Think of it as "you.ca". Personalized web domain names with the ".ca" tag have become vanity license plates of the web. "It doesn't cost much money, considering the disappointment when you might find out in the future: 'oh God, I made it into law school, I wish I had bought (the name) years ago,"' said Tim Richardson, who teaches e-commerce at the University of Toronto and Seneca College.

The .ca tag, said Richardson, has become the next logical step for net-savvy users already connected and interconnected on such social sites as Facebook and MySpace. "It's the whole empowerment thing of the Internet," he said. "As people realize that the ability to put content on their little Geocities web page and MySpace and Facebook is limited by the built-in software that those circumstances allow, they say, 'I don't want to be limited by only putting up five pictures in a square.'

"And they realize that they can just buy their own domain and put up their own domain however they feel like it." Many of the names are bought for businesses, but people are now starting to reserve website space for personal use or for a career that may span several companies. Joe Smith, an artist in Union Bay on Vancouver Island, said that when he decided to start a website six years ago, he was shocked that joesmith.ca was still available. "I thought, 'There's absolutely no way in this world that I'll ever get joesmith,' " he said.

"And I couldn't believe it. People have had websites for many years now and of all the Joe Smiths in the world, you would have thought somebody would have had the website." Snagging the domain name was a real coup for the artist. In the art world, Smith said, you try to peg the marketing of your pictures to your name "so that people will say they've got a 'Joe Smith' or any of the other artists that are well known." Smith said he only uses his website for professional reasons.

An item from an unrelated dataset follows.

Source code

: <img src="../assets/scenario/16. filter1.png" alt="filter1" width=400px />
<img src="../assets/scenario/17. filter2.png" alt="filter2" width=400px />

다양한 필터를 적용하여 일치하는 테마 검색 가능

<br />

But Richardson says the future of personal websites will involve all facets of life, with people simply storing information and using any computer or electronic device to access it from wherever they may be. "Think of it as a digital briefcase - you can put stuff up there. You can put personal content, you can make sub-directories, you can also have an e-mail (address)," said Richardson. If you want your personalized web address, then get clicking - .ca domain names are expected to surpass a million within a few months. "The number of 'first names-last names' that are available in the English language are slowly declining," said Richardson. To go about registering a website, you first have to find a name that isn't taken. The website of the Canadian Internet Registration Authority (www.cira.ca), which runs the .ca domain, lets you search to see if your choice has already been snatched up by a name doppelganger elsewhere in the country.

The domain name itself can be purchased from a CIRA-registered company and then applied to different types of websites. If you want, you can build a website from scratch and pay a company for the room required to host all the files and pages. Another option is to have your domain name automatically attached to some types of pre-hosted sites, such as a personal blogging site. Or you can hire someone to build your site for you. Buying the name can cost as little as $10 a year and may have extra fees for e-mail and hosting space. Make sure the company you choose is registered and beware of deals that seem to cost too little, Richardson warns. There is also a speculative market out there, in which people snatch up common names and sell them back to people at a profit. If you find your name is in use, the CIRA site should provide a contact you can use to ask whether it's for sale.

David Hicks, CIRA's director of marketing and communications, says the number of .ca names is growing at a rate of about 20 per cent per year. He expects it to hit a million by spring and double within two years. Hicks said since someone must be Canadian or have a connection to Canada to register a .ca site, there should be lots of choice in names for a while to come. "We've got a fairly wide-open name-space," he said. "Compare that to .com, which has (roughly) 65 million - a lot of the 'good' names have already been taken in .com space. "We don't have that problem in .ca."